I was doing some tinkering around at work in Python to familiarize myself with the way Python works on threads. Why threads? I'm working on something that needs to do lots of little independent things all at the same time and I figured Python would be a better language to use this summer than C++ because I've done so much Perl programming recently (and I had a heck of a lot of trouble just getting a simple "hello world" program to compile and run in C++ with the Google build system!). I hacked out some toy Python code to see how well the thing performed and all I could manage was 100% of one core on one cpu. Uh... With other languages on other boxes I'd been able to peg all the cores on all the CPUs, so it was time for some research. Apparently, Python has a massive lock in the interpreter called the GIL (Global Interpreter Lock). This lock is because not all of python is thread-safe and there are bad things that can happen when multiple threads try to access something non-thread-safe at the same time. The effect of this lock is that, even when using threads, Python is only really doing one thing at a time and can thus only use (the equivalent of) 1 CPU.
At first I was pretty annoyed by this because it sounds ridiculous for a modern programming language to have such a limitation, but after some reading around online I've come to a different conclusion. An e-mail on a mailing list by Guido (The creator of Python and a fellow Googler) got me thinking that threads might not actually be the best way to do things. Each thread has overhead of data structures and with each thread you run into more context switches that are required for your program to run for some amount of time. With thousands of threads I'd be wasting all kinds of CPU cycles! As multi-CPU and multi-core machines are becoming more and more dominant, programmers (like me) need to think about more effective ways to make use of the resources available to them. In my particular situation, running several separate processes that communicate with IPCs and/or shared memory makes a lot more sense. Each process can handle some portion of the independent actions, but can do them serially per "cycle" so things get done in the same amount of clock, but the CPU isn't trying to do thousands of things at the exact same time (and multiple CPUs can be used so more clock time can be used in less wall time). For very simple operations, this saves all kinds of CPU, but it's still useful for more complicated operations.
Python has been discussed as being a lot like Perl but only having one right way to do things, and the consequences of the GIL is an example of that. The right way to use up all the CPU on a machine is to do something other than threads! This should be pretty neat and gives me reason to learn about some parts of Python that are completely new to me. (I never did any IPC/shared memory in Perl or C so this will be completely new!)
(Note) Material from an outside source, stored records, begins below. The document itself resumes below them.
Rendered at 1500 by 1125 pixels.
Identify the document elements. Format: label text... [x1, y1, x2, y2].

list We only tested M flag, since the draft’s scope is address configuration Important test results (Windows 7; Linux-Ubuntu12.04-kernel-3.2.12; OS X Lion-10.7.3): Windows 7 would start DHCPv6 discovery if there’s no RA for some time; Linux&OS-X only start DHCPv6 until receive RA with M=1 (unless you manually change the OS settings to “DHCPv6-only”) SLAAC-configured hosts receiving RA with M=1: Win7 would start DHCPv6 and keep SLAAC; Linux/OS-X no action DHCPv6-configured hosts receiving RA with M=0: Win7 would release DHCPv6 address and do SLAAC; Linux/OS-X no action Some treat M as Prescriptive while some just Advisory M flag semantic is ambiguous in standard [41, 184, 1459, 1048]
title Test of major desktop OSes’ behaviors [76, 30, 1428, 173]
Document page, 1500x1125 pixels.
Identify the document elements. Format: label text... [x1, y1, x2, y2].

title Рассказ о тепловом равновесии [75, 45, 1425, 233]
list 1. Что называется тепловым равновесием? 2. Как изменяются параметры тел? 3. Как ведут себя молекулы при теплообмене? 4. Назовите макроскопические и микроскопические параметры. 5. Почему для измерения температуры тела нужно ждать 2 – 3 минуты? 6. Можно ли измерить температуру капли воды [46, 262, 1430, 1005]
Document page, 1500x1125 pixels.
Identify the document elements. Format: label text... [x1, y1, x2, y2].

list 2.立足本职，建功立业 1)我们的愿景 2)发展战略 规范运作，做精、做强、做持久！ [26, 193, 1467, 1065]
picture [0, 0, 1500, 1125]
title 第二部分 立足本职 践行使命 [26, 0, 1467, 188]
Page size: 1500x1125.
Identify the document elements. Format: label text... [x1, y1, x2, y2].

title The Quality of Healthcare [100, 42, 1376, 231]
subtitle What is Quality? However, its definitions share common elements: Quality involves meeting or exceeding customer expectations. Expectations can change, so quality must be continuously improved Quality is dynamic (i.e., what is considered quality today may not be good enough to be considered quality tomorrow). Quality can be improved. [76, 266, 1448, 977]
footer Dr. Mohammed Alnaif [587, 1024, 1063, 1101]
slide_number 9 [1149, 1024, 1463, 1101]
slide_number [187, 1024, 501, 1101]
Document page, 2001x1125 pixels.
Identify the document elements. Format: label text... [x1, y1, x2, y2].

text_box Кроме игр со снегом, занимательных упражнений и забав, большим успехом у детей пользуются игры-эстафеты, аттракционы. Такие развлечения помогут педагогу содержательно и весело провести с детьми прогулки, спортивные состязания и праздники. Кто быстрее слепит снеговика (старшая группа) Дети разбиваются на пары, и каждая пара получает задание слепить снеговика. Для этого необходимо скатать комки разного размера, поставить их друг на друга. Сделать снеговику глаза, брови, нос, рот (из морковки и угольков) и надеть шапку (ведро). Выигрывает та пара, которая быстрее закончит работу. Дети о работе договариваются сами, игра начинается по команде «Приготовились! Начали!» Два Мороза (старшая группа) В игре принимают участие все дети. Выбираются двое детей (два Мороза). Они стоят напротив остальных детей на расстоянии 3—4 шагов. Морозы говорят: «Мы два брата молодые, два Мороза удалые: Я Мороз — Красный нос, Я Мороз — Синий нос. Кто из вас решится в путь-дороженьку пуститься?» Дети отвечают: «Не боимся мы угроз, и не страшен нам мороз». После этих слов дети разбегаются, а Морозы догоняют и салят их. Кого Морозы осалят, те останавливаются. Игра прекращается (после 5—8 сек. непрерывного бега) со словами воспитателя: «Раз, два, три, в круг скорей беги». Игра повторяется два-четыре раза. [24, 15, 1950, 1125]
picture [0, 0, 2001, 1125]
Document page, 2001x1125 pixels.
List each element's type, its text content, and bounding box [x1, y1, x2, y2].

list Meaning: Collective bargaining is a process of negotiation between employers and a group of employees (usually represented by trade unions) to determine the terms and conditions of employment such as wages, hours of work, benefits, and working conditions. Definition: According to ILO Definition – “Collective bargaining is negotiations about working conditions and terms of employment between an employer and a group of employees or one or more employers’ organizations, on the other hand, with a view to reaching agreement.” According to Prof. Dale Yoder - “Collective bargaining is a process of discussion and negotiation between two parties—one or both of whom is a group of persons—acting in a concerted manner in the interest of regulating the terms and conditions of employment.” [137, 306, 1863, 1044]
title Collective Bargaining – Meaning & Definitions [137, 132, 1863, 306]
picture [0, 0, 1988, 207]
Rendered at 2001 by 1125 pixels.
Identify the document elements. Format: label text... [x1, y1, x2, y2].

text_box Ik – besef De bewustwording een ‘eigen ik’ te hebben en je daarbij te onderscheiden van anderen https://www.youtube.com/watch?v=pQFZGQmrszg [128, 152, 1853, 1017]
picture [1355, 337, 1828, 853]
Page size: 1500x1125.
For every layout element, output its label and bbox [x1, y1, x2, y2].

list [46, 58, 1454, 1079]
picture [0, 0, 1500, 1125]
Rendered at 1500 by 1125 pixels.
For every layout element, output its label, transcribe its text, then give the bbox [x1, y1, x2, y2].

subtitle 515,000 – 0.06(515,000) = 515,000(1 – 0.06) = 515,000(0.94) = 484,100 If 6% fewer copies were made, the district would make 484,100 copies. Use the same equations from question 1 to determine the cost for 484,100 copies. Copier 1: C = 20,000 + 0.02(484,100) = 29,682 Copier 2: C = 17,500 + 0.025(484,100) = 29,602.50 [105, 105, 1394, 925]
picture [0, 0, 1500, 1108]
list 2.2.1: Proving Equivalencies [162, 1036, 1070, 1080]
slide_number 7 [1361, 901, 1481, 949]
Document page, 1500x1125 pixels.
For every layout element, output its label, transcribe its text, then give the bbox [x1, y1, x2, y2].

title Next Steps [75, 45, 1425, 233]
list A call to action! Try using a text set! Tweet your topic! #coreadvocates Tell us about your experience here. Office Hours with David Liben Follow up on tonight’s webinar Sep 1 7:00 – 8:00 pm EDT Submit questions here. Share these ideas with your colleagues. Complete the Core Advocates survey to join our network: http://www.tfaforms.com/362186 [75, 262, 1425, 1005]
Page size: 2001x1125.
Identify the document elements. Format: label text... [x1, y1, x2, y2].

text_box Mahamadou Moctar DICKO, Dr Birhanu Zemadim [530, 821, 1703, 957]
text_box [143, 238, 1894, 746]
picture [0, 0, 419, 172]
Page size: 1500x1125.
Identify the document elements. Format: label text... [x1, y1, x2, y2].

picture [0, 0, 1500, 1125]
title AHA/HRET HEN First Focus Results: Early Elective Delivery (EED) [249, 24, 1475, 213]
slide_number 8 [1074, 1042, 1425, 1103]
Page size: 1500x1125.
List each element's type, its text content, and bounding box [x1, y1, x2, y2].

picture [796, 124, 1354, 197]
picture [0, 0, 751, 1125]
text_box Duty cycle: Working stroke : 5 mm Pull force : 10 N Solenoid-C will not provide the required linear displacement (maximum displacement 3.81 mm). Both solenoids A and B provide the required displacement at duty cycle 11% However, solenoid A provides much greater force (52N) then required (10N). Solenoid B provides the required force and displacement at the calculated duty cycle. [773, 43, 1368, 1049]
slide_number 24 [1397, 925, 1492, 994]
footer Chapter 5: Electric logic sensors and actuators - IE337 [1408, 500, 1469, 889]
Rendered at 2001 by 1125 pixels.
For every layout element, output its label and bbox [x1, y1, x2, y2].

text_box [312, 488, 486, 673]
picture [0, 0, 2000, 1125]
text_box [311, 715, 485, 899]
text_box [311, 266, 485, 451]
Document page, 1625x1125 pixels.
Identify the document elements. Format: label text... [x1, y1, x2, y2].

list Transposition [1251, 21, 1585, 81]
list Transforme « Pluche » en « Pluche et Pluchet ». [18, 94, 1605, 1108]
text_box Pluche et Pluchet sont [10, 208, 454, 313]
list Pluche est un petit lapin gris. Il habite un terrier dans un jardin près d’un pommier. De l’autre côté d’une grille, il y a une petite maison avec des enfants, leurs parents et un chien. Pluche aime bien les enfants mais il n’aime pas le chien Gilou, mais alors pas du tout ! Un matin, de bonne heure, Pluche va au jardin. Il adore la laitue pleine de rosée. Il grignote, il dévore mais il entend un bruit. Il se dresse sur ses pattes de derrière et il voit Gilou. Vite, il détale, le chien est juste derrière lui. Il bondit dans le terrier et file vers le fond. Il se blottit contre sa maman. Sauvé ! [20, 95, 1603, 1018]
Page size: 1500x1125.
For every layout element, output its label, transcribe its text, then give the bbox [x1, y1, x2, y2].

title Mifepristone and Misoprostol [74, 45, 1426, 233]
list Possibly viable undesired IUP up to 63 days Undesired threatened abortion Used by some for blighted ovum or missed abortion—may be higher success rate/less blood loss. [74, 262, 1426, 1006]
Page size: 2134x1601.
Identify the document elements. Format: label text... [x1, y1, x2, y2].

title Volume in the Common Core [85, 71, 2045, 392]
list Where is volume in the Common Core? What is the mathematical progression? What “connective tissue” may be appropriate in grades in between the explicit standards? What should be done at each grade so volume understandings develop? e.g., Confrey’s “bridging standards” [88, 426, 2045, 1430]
Apparently there was some work done on removing the GIL but because of the much finer granularity of locks, it slowed Python down up to 2x on single-CPU machines. Ouch! This was a problem with the first OSs to support SMP, and they got around it by shipping a thread-safe OS and a threadless OS separately. They could do this with Python but it would me a lot more maintenance overhead for the language and it gets messy real quick when people accidentally mix thread-safe and threadless code together. Google around for "GIL" if you're interested in this. Theres a lot more that I read and found interesting!